(Bagian Teks):
· · ·
Oleh : Amedz
(Mahasiswa PTIQ Jakarta yang aktif di dunia aktivis)
Berlebihan
rasanya bila sekilas membaca judul tulisan ini, namun itulah fakta yang
semestinya ada apabila kita ingin dikatakan sebagai bangsa yang
menjunjung nilai-nilai perjuangan. Seperti diketahui, tiap bulan April,
kelahiran R.A. Kartini (21 April) diperingati secara nasional,
sementara banyak pahlawan wanita yang tidak kalah sumbangsih
perjuangannya dalam melawan penjajah dilupakan bahkan tidak dikenal oleh
generasi bangsa sekarang ini.
Sejauh mana peran Kartini dalam mengusir penjajah? Sebandingkah dengan perjuangan Cut Nyak Dien, Tengku Fakinah, Cut Mutia, Pecut Baren, Pocut Meurah Intan, dan Cutpo Fatimah yang terjun langsung ikut berperang melawan penjajahan di Aceh?
Coba telusuri sosok Martha Christina Tiahahu
yang gigih berjuang bersama Pattimura di Maluku, untuk mengusir
pendudukan pasukan (Belanda). Apabila dibandingkan dengan perjuangan
Kartini yang hanya sebatas perjuangan lewat tulisan, tentu tidak
sebanding dengan perjuangan Martha Christina Tiahahu yang
terjun di medan pertempuran. Kodratnya sebagai perempuan tidak
menyurutkan semangat juang dalam melawan tentara Kolonial meskipun
dilengkapi persenjataan canggih. Namun apa yang kita ketahui saat ini
tentang Martha Christina Tiahahu, sangat mungkin generasi sekarang tidak
banyak yang mengenal kepahlawanannya.
· · ·
(Tugas yang Diberikan):
Salin secara persis bagian tulisan tentang pahlawan wanita di atas, mulai dari "Oleh : Amedz" sampai dengan "penjajahan di Aceh?".

(Data yang Disediakan):
· · ·
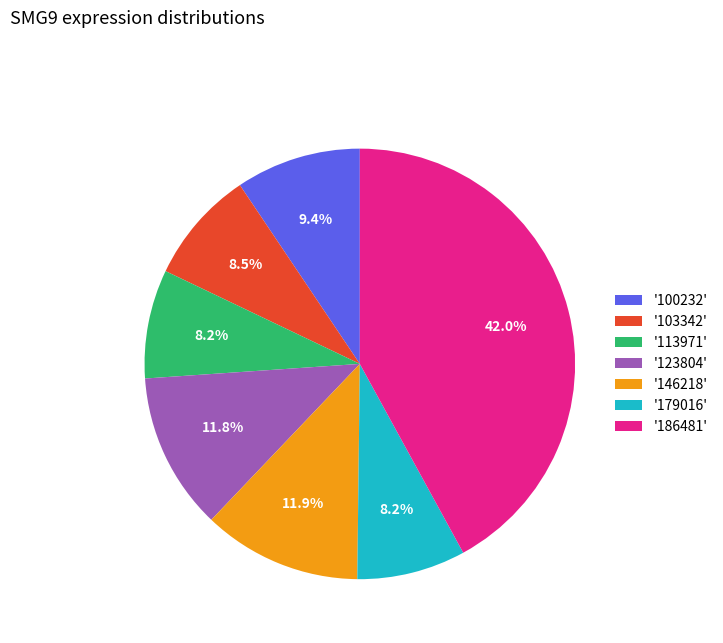

How many slices are in this pie chart?

7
· · ·
(Hasil Tugas):
Oleh : Amedz
(Mahasiswa PTIQ Jakarta yang aktif di dunia aktivis)
Berlebihan
rasanya bila sekilas membaca judul tulisan ini, namun itulah fakta yang
semestinya ada apabila kita ingin dikatakan sebagai bangsa yang
menjunjung nilai-nilai perjuangan. Seperti diketahui, tiap bulan April,
kelahiran R.A. Kartini (21 April) diperingati secara nasional,
sementara banyak pahlawan wanita yang tidak kalah sumbangsih
perjuangannya dalam melawan penjajah dilupakan bahkan tidak dikenal oleh
generasi bangsa sekarang ini.
Sejauh mana peran Kartini dalam mengusir penjajah? Sebandingkah dengan perjuangan Cut Nyak Dien, Tengku Fakinah, Cut Mutia, Pecut Baren, Pocut Meurah Intan, dan Cutpo Fatimah yang terjun langsung ikut berperang melawan penjajahan di Aceh?